The effects of climatic and soil properties on soil water repellency

Soil water repellency (SWR) is a major agro-ecological soil management issue caused by hydrophobic organic compounds that hinder soil water absorption and affect soil function. Recent modelling studies indicate that climate change will increase the severity of SWR, compounding these effects. This study investigated the effects of climatic and soil factors on SWR in surface (0–10 cm) soils from 355 sites under uniform land-use across an area of 60,000 km² in south-western Australia, a region with a Mediterranean climate. There were marked gradients in temperature (mean minimum temperature (Meanmin, 7.7–12.2 °C), mean maximum temperature (Meanmax, 19.0–22.9 °C), rainfall (507–1443 mm/year) and pan evaporation (Evap, 1169–1772 mm/year) across the sites. SWR was measured in the laboratory on oven dried samples using the ethanol droplet test. Boosted regression tree analysis showed that 10 soil variables explained 78 % of the variance in SWR, with clay, silt and OC contents the main contributors. Incorporating the four climatic variables explained 84 % of the variance of SWR, with Meanmax the major contributing factor. Thus, while soil properties dominated the expression of SWR, climate had a secondary impact.

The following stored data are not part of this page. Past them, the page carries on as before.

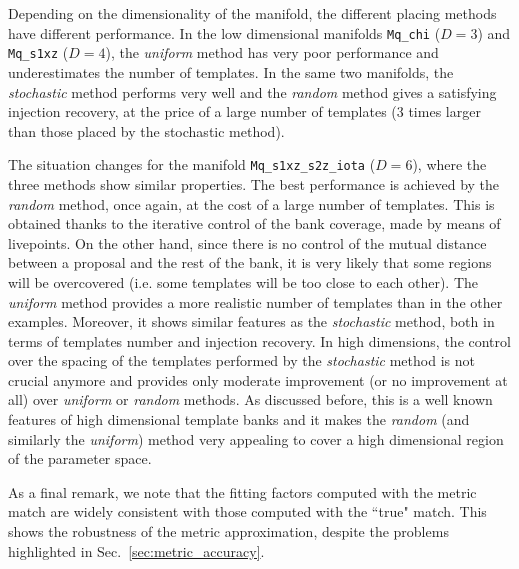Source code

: \documentclass[twocolumn,showpacs,preprintnumbers,nofootinbib,prd,
superscriptaddress,10pt]{revtex4-2}
\begin{document}
Depending on the dimensionality of the manifold, the different placing methods have different performance.
In the low dimensional manifolds \texttt{Mq\_chi} ($D=3$) and \texttt{Mq\_s1xz} ($D=4$), the {\it uniform} method has very poor performance and underestimates the number of templates. In the same two manifolds, the {\it stochastic} method performs very well and the {\it random} method gives a satisfying injection recovery, at the price of a large number of templates (3 times larger than those placed by the stochastic method).

The situation changes for the manifold \texttt{Mq\_s1xz\_s2z\_iota} ($D=6$), where the three methods show similar properties. The best performance is achieved by the {\it random} method, once again, at the cost of a large number of templates.
This is obtained thanks to the iterative control of the bank coverage, made by means of livepoints. On the other hand, since there is no control of the mutual distance between a proposal and the rest of the bank, it is very likely that some regions will be overcovered (i.e. some templates will be too close to each other).
The {\it uniform} method provides a more realistic number of templates than in the other examples. Moreover, it shows similar features as the {\it stochastic} method, both in terms of templates number and injection recovery.
In high dimensions, the control over the spacing of the templates performed by the {\it stochastic} method is not crucial anymore and provides only moderate improvement (or no improvement at all) over {\it uniform} or {\it random} methods. As discussed before, this is a well known features \cite{Messenger:2008ta, Allen:2021yuy, Allen:2022lqr} of high dimensional template banks and it makes the {\it random} (and similarly the {\it uniform}) method very appealing to cover a high dimensional region of the parameter space.

As a final remark, we note that the fitting factors computed with the metric match are widely consistent with those computed with the ``true" match. This shows the robustness of the metric approximation, despite the problems highlighted in Sec.~\ref{sec:metric_accuracy}.

\end{document}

Meanmax however, was inversely related to SWR, suggesting that rising temperatures due to climate change could result in a reduction in SWR. Furthermore, given the strong relationship between SWR and OC content, climate mitigation projects aimed at enhancing soil OC storage may inadvertently increase the expression and severity of SWR. Recognition of this should be included in soil carbon mitigation project protocols.